- Description of the task: Rewrite the power series text below starting with "How do you use" and going on through "the differential equation.", changing each "differential equation" to "ODE".

- Text section:
Question

How do you use Power Series to solve the differential equation ${y}'-y=0~$?

Answer 1

In this problem, we need to calculate the solution of the differential equation by using the power series. For this, we will assume the solution as $y=\sum\limits_{n=0}^{\infty }{{{c}_{n}}{{x}^{n}}}$ where ${{c}_{n}}$ is to be determined. Next, we will calculate all the values that we have in the given equation from the value of $y$. That means we will calculate the value of ${y}'$ by derivating the value of $y$ with respect to $x$. After calculating all the values, we will substitute them in the given equation and simplify the equation to the value of ${{c}_{n}}$. From the value of ${{c}_{n}}$, we can write the solution of the differential equation.

- Records supplied:
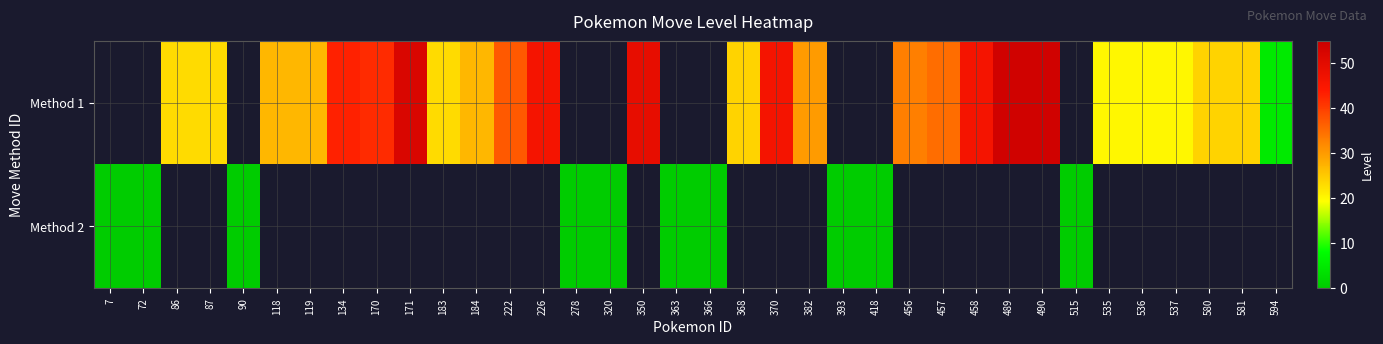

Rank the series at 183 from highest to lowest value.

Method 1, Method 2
--
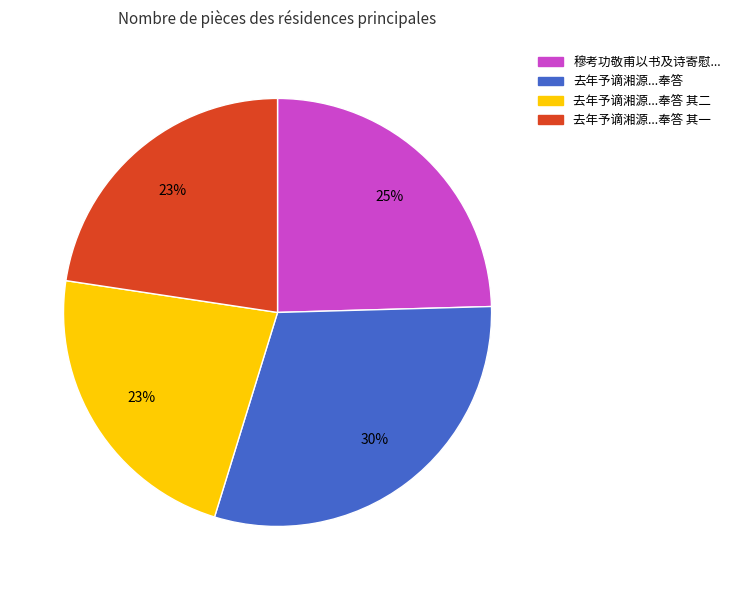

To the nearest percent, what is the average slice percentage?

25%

- Expected answer:
How do you use Power Series to solve the ODE ${y}'-y=0~$?

Answer 1

In this problem, we need to calculate the solution of the ODE by using the power series. For this, we will assume the solution as $y=\sum\limits_{n=0}^{\infty }{{{c}_{n}}{{x}^{n}}}$ where ${{c}_{n}}$ is to be determined. Next, we will calculate all the values that we have in the given equation from the value of $y$. That means we will calculate the value of ${y}'$ by derivating the value of $y$ with respect to $x$. After calculating all the values, we will substitute them in the given equation and simplify the equation to the value of ${{c}_{n}}$. From the value of ${{c}_{n}}$, we can write the solution of the ODE.